Namun pada fakta nya, penerapan sistem blended learning sendiri tentu saja tetap menemui banyak rintangan dan permasalahan. Banyak siswa yang justru merasa sistem blended learning ini hanya akan semakin membingungkan saja karena menerapkan komunikasi campuran. Karena mereka harus mempertimbangkan untuk membagi waktu kembali untuk mengikuti pembelajaran daring dan luring di waktu yang berbeda. Belum lagi untuk pelajar yang jauh lebih belia, sistem ini juga akan menyulitkan mereka, karena pembagian waktu bersekolah luring dan juga daring tentu pada akhirnya mempengaruhi kualitas belajar mereka. Dan yang paling terlihat memang pada penerapan sistem nya yang seolah olah dicetuskan namun tanpa banyak pertimbangan matang karena penerapan nya yang masih berantakan.Â
Tidak bisa dipungkiri memang, kita masyarakat Indonesia memang sudah terbiasa dengan cara lama dalam berkomunikasi. Bertemu, berbicara tatap muka secara langsung, memang menjadi komunikasi yang terbaik. Namun, ketika keadaan pada akhirnya menuntut kita untuk bisa beradaptasi dengan sistem baru, memang sudah sepatutnya kita menyesuaikan diri dan menerimanya. Tetapi, menyesuaikan dan beradaptasi  tidak berarti sistem tersebut dapat berjalan dengan baik dalam penerapannya. Mungkin dalam lingkup pergaulan, kita sudah terbiasa dengan sistem komunikasi hybrid ini, namun, bagaimana dalam lingkup kegiatan yang lebih kompleks seperti bekerja atau bersekolah?
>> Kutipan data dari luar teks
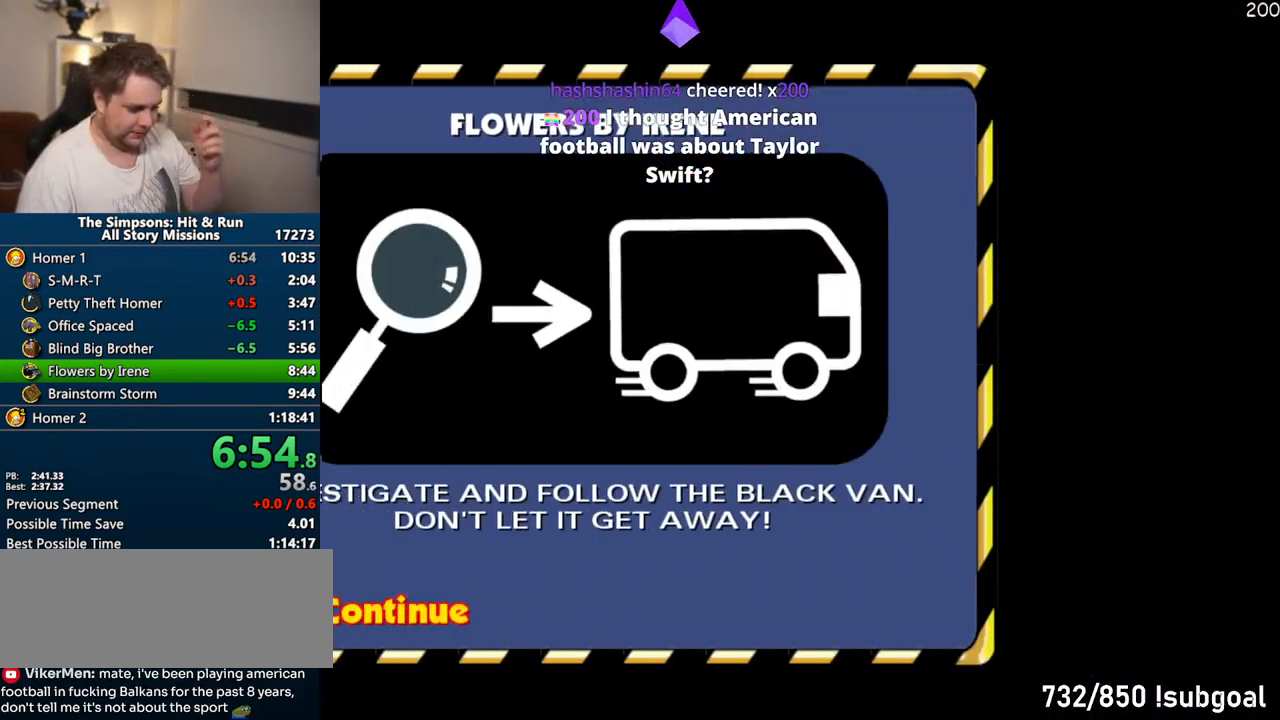
{"buttons": [], "left_stick": "center", "right_stick": "center", "events": [[83, "TRIANGLE", "down"], [150, "TRIANGLE", "up"], [233, "TRIANGLE", "down"], [300, "TRIANGLE", "up"], [383, "TRIANGLE", "down"], [467, "TRIANGLE", "up"]]}
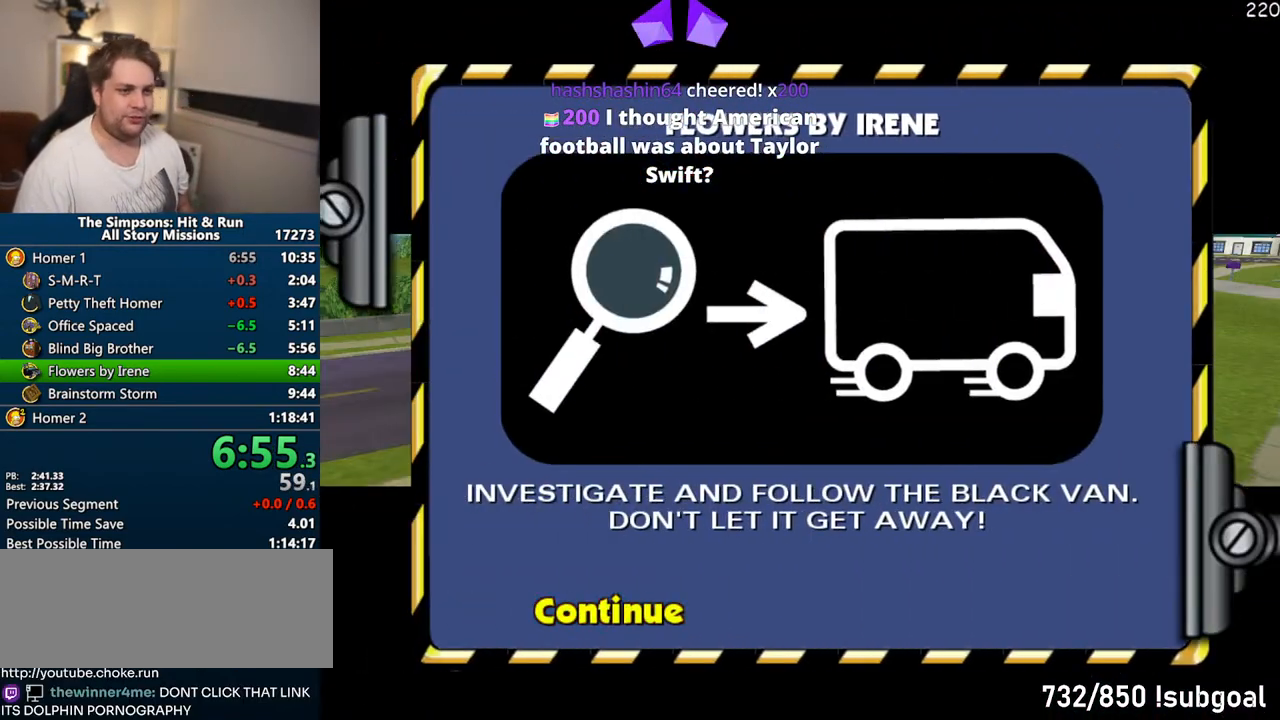
{"buttons": ["CROSS"], "left_stick": "center", "right_stick": "center", "events": [[17, "TRIANGLE", "down"], [100, "TRIANGLE", "up"], [183, "CROSS", "down"]]}
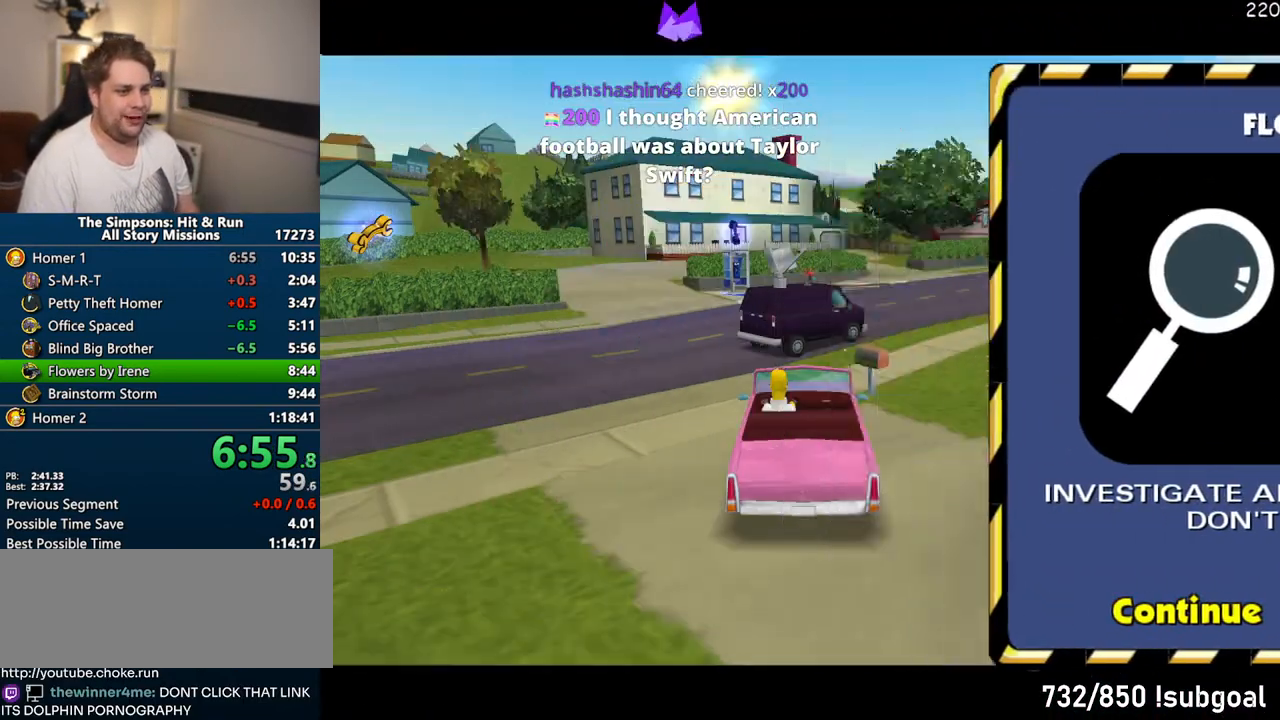
{"buttons": ["CROSS"], "left_stick": "center", "right_stick": "center", "events": [[250, "L2", "down"], [350, "L2", "up"]]}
Hal ini masih menjadi tantangan bagi semua pihak yang terlibat.
Dari kacamata saya sebagai mahasiswa, saya bisa merasakan bagaimana terlibat dalam sistem komunikasi hybrid yang penerapan nya belum maksimal. Dalam proses belajar, banyak ilmu yang tidak ter sampaikan secara sempurna, banyak kelas yang dihadiri hanya sebatas untuk mengisi absensi, serta belum lagi masalah koneksi internet di Indonesia  yang belum menjangkau seluruh wilayah di Indonesia secara baik.Â
Saya bisa mengatakan bahwa Indonesia memang belum sempurna dalam penerapan komunikasi hybrid dalam lingkup sekolah dan perguruan tinggi. Untuk itu, saya lebih setuju apabila kebijakan sekolah yang melibatkan adanya komunikasi hybrid, hendaknya bisa dikaji kembali oleh pihak pihak yang kompeten.Â
Saya tidak menolak adanya sistem komunikasi hybrid dalam lingkup pendidikan, namun saya bohong jika saya mengatakan bahwa sistem komunikasi hybrid yang ada saat sekarang ini merupakan opsi "terbaik" yang kita punya. Hadapi saja, kita memang belum mahir dalam menyesuaikan diri terutama dengan perubahan yang berbeda dengan kebiasaan kita. Dan segala bentuk ketidaksiapan inilah yang menjadi tantangan bagi sistem itu sendiri untuk dikembangkan di Indonesia.
Karena hal tersebutlah saya beranggapan bahwa sebenarnya, komunikasi hybrid yang terjadi di lingkup pendidikan bukanlah merupakan opsi terbaik jika kita lihat dari penerapan nya yang terjadi di lapangan. Bukan kesalahan sistem nya, melainkan memang kesiapan kita sebagai masyarakat yang belum terbiasa dengan penerapan sistem ini.